ACTION ITEM: What you return should be every line below, word for word, and none of the images.
### INPUT MATERIAL ###
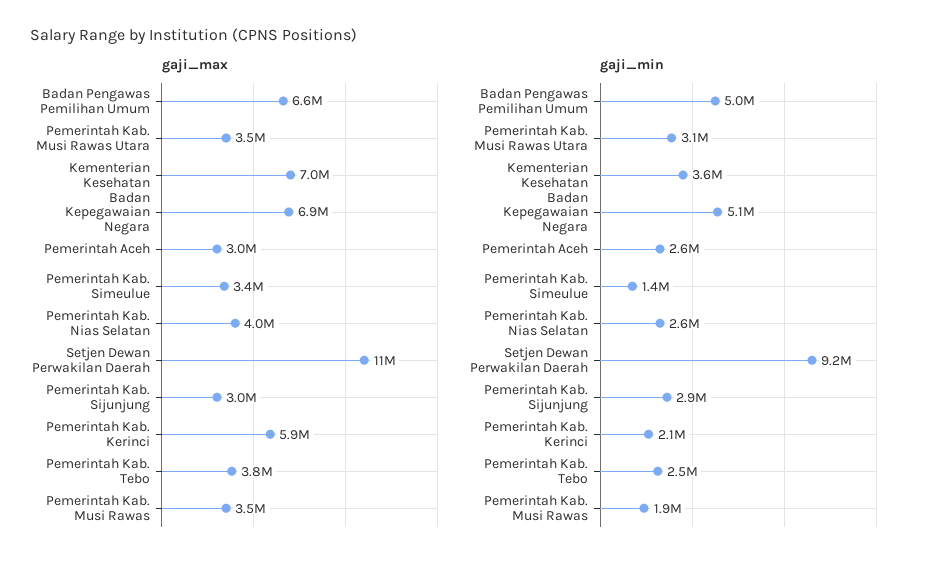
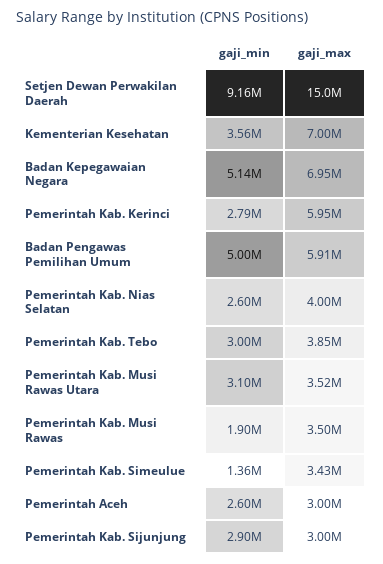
  {
    "gaji_max": {
-     "Badan Pengawas Pemilihan Umum": 6600000,
+     "Badan Pengawas Pemilihan Umum": 5910000,
      "Pemerintah Kab. Musi Rawas Utara": 3520000,
      "Kementerian Kesehatan": 7000000,
      "Badan Kepegawaian Negara": 6950000,
      "Pemerintah Aceh": 3000000,
      "Pemerintah Kab. Simeulue": 3430000,
      "Pemerintah Kab. Nias Selatan": 4000000,
-     "Setjen Dewan Perwakilan Daerah": 11000000,
+     "Setjen Dewan Perwakilan Daerah": 15000000,
      "Pemerintah Kab. Sijunjung": 3000000,
      "Pemerintah Kab. Kerinci": 5950000,
      "Pemerintah Kab. Tebo": 3850000,
      "Pemerintah Kab. Musi Rawas": 3500000
    },
    "gaji_min": {
      "Badan Pengawas Pemilihan Umum": 5000000,
      "Pemerintah Kab. Musi Rawas Utara": 3100000,
      "Kementerian Kesehatan": 3560000,
      "Badan Kepegawaian Negara": 5140000,
      "Pemerintah Aceh": 2600000,
      "Pemerintah Kab. Simeulue": 1360000,
      "Pemerintah Kab. Nias Selatan": 2600000,
      "Setjen Dewan Perwakilan Daerah": 9160000,
      "Pemerintah Kab. Sijunjung": 2900000,
-     "Pemerintah Kab. Kerinci": 2100000,
+     "Pemerintah Kab. Kerinci": 2790000,
-     "Pemerintah Kab. Tebo": 2500000,
+     "Pemerintah Kab. Tebo": 3000000,
      "Pemerintah Kab. Musi Rawas": 1900000
    }
  }

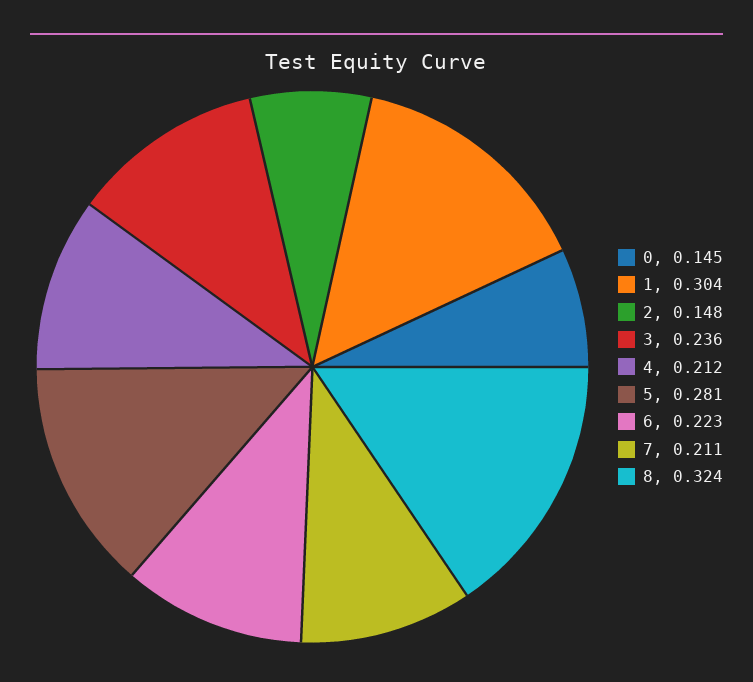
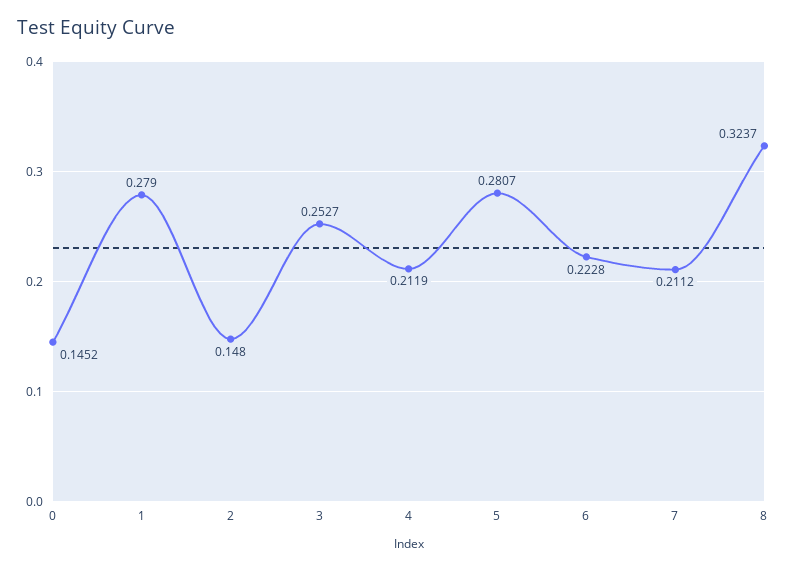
  {
    "0": 0.1452,
-   "1": 0.304,
+   "1": 0.279,
    "2": 0.148,
-   "3": 0.236,
+   "3": 0.2527,
    "4": 0.2119,
    "5": 0.2807,
    "6": 0.2228,
    "7": 0.2112,
    "8": 0.3237
  }

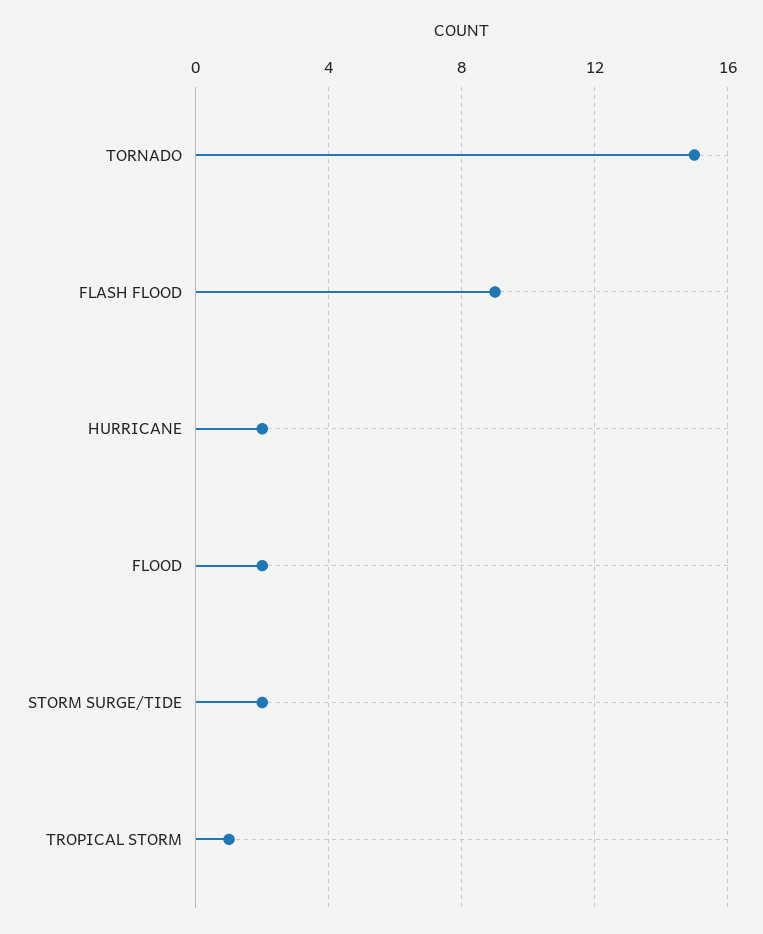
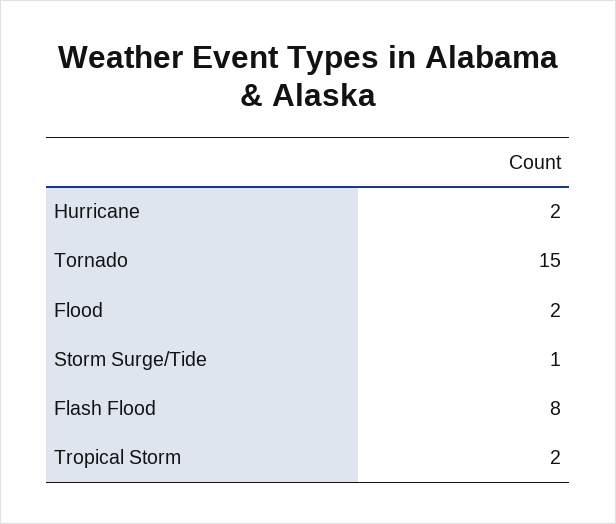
  {
    "TORNADO": 15,
-   "FLASH FLOOD": 9,
+   "FLASH FLOOD": 8,
    "HURRICANE": 2,
    "FLOOD": 2,
-   "STORM SURGE/TIDE": 2,
+   "STORM SURGE/TIDE": 1,
-   "TROPICAL STORM": 1
+   "TROPICAL STORM": 2
  }

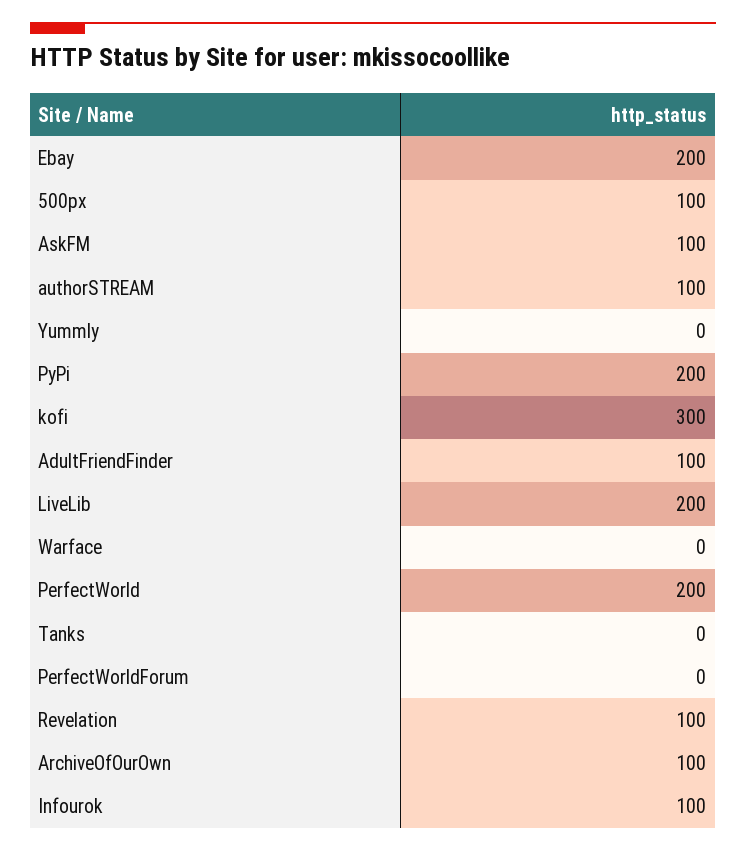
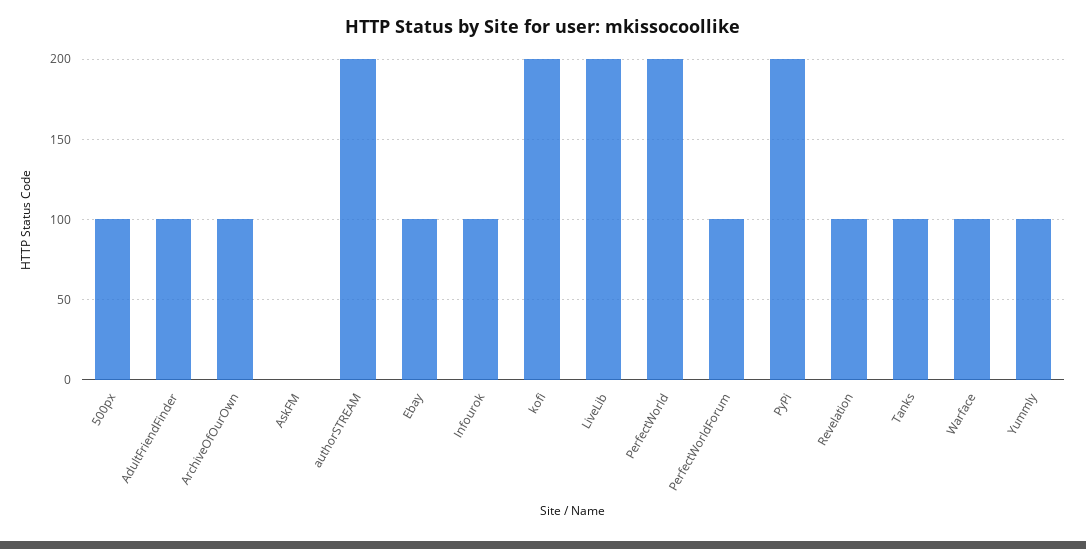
  {
-   "Ebay": 200,
+   "Ebay": 100,
    "500px": 100,
-   "AskFM": 100,
+   "AskFM": 0,
-   "authorSTREAM": 100,
+   "authorSTREAM": 200,
-   "Yummly": 0,
+   "Yummly": 100,
    "PyPi": 200,
-   "kofi": 300,
+   "kofi": 200,
    "AdultFriendFinder": 100,
    "LiveLib": 200,
-   "Warface": 0,
+   "Warface": 100,
    "PerfectWorld": 200,
-   "Tanks": 0,
+   "Tanks": 100,
-   "PerfectWorldForum": 0,
+   "PerfectWorldForum": 100,
    "Revelation": 100,
    "ArchiveOfOurOwn": 100,
    "Infourok": 100
  }

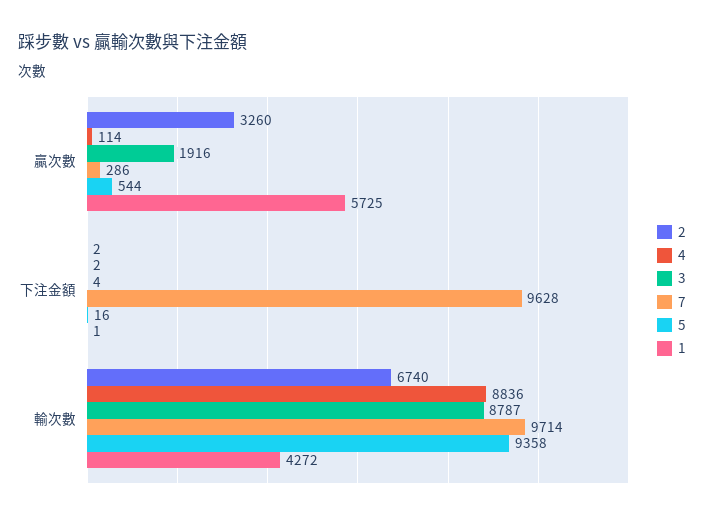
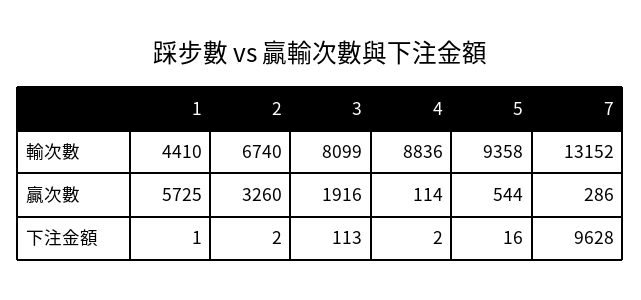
  {
    "2": {
      "贏次數": 3260,
      "下注金額": 2,
      "輸次數": 6740
    },
    "4": {
      "贏次數": 114,
      "下注金額": 2,
      "輸次數": 8836
    },
    "3": {
      "贏次數": 1916,
-     "下注金額": 4,
+     "下注金額": 113,
-     "輸次數": 8787
+     "輸次數": 8099
    },
    "7": {
      "贏次數": 286,
      "下注金額": 9628,
-     "輸次數": 9714
+     "輸次數": 13152
    },
    "5": {
      "贏次數": 544,
      "下注金額": 16,
      "輸次數": 9358
    },
    "1": {
      "贏次數": 5725,
      "下注金額": 1,
-     "輸次數": 4272
+     "輸次數": 4410
    }
  }

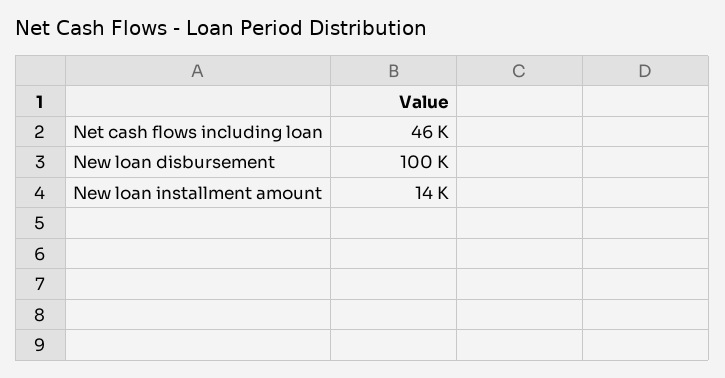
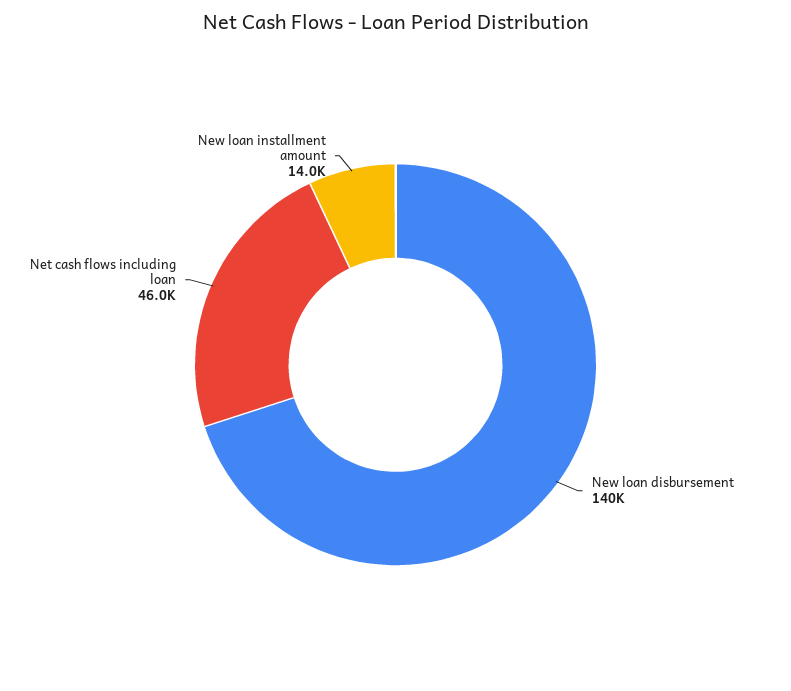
  {
    "Net cash flows including loan": 46000,
-   "New loan disbursement": 100000,
+   "New loan disbursement": 140000,
    "New loan installment amount": 14000
  }

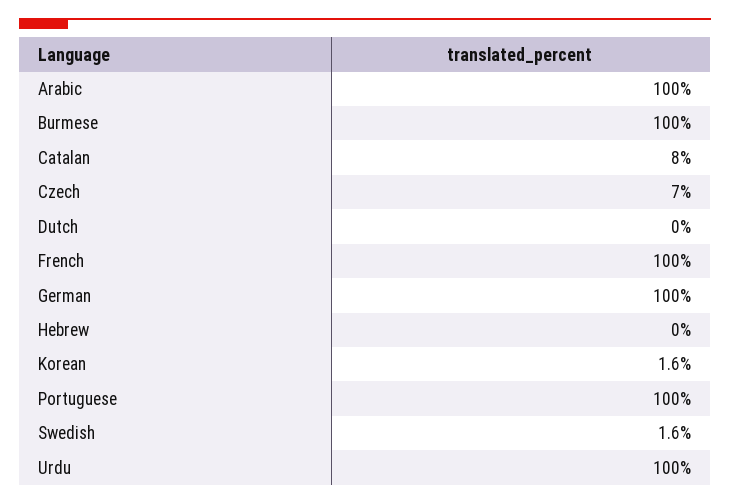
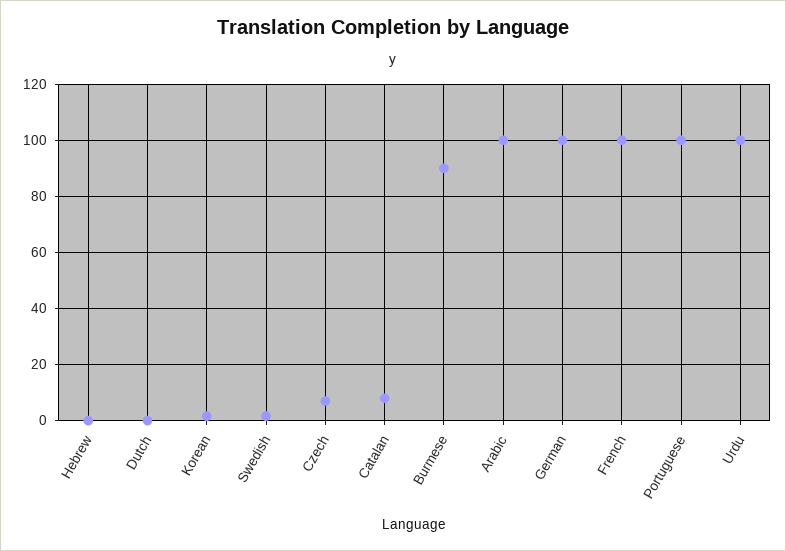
  {
    "Arabic": 100,
-   "Burmese": 100,
+   "Burmese": 90,
    "Catalan": 8,
    "Czech": 7,
    "Dutch": 0,
    "French": 100,
    "German": 100,
    "Hebrew": 0,
    "Korean": 1.6,
    "Portuguese": 100,
    "Swedish": 1.6,
    "Urdu": 100
  }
###
TASK SOLUTION:
  {
    "gaji_max": {
-     "Badan Pengawas Pemilihan Umum": 6600000,
+     "Badan Pengawas Pemilihan Umum": 5910000,
      "Pemerintah Kab. Musi Rawas Utara": 3520000,
      "Kementerian Kesehatan": 7000000,
      "Badan Kepegawaian Negara": 6950000,
      "Pemerintah Aceh": 3000000,
      "Pemerintah Kab. Simeulue": 3430000,
      "Pemerintah Kab. Nias Selatan": 4000000,
-     "Setjen Dewan Perwakilan Daerah": 11000000,
+     "Setjen Dewan Perwakilan Daerah": 15000000,
      "Pemerintah Kab. Sijunjung": 3000000,
      "Pemerintah Kab. Kerinci": 5950000,
      "Pemerintah Kab. Tebo": 3850000,
      "Pemerintah Kab. Musi Rawas": 3500000
    },
    "gaji_min": {
      "Badan Pengawas Pemilihan Umum": 5000000,
      "Pemerintah Kab. Musi Rawas Utara": 3100000,
      "Kementerian Kesehatan": 3560000,
      "Badan Kepegawaian Negara": 5140000,
      "Pemerintah Aceh": 2600000,
      "Pemerintah Kab. Simeulue": 1360000,
      "Pemerintah Kab. Nias Selatan": 2600000,
      "Setjen Dewan Perwakilan Daerah": 9160000,
      "Pemerintah Kab. Sijunjung": 2900000,
-     "Pemerintah Kab. Kerinci": 2100000,
+     "Pemerintah Kab. Kerinci": 2790000,
-     "Pemerintah Kab. Tebo": 2500000,
+     "Pemerintah Kab. Tebo": 3000000,
      "Pemerintah Kab. Musi Rawas": 1900000
    }
  }

  {
    "0": 0.1452,
-   "1": 0.304,
+   "1": 0.279,
    "2": 0.148,
-   "3": 0.236,
+   "3": 0.2527,
    "4": 0.2119,
    "5": 0.2807,
    "6": 0.2228,
    "7": 0.2112,
    "8": 0.3237
  }

  {
    "TORNADO": 15,
-   "FLASH FLOOD": 9,
+   "FLASH FLOOD": 8,
    "HURRICANE": 2,
    "FLOOD": 2,
-   "STORM SURGE/TIDE": 2,
+   "STORM SURGE/TIDE": 1,
-   "TROPICAL STORM": 1
+   "TROPICAL STORM": 2
  }

  {
-   "Ebay": 200,
+   "Ebay": 100,
    "500px": 100,
-   "AskFM": 100,
+   "AskFM": 0,
-   "authorSTREAM": 100,
+   "authorSTREAM": 200,
-   "Yummly": 0,
+   "Yummly": 100,
    "PyPi": 200,
-   "kofi": 300,
+   "kofi": 200,
    "AdultFriendFinder": 100,
    "LiveLib": 200,
-   "Warface": 0,
+   "Warface": 100,
    "PerfectWorld": 200,
-   "Tanks": 0,
+   "Tanks": 100,
-   "PerfectWorldForum": 0,
+   "PerfectWorldForum": 100,
    "Revelation": 100,
    "ArchiveOfOurOwn": 100,
    "Infourok": 100
  }

  {
    "2": {
      "贏次數": 3260,
      "下注金額": 2,
      "輸次數": 6740
    },
    "4": {
      "贏次數": 114,
      "下注金額": 2,
      "輸次數": 8836
    },
    "3": {
      "贏次數": 1916,
-     "下注金額": 4,
+     "下注金額": 113,
-     "輸次數": 8787
+     "輸次數": 8099
    },
    "7": {
      "贏次數": 286,
      "下注金額": 9628,
-     "輸次數": 9714
+     "輸次數": 13152
    },
    "5": {
      "贏次數": 544,
      "下注金額": 16,
      "輸次數": 9358
    },
    "1": {
      "贏次數": 5725,
      "下注金額": 1,
-     "輸次數": 4272
+     "輸次數": 4410
    }
  }

  {
    "Net cash flows including loan": 46000,
-   "New loan disbursement": 100000,
+   "New loan disbursement": 140000,
    "New loan installment amount": 14000
  }

  {
    "Arabic": 100,
-   "Burmese": 100,
+   "Burmese": 90,
    "Catalan": 8,
    "Czech": 7,
    "Dutch": 0,
    "French": 100,
    "German": 100,
    "Hebrew": 0,
    "Korean": 1.6,
    "Portuguese": 100,
    "Swedish": 1.6,
    "Urdu": 100
  }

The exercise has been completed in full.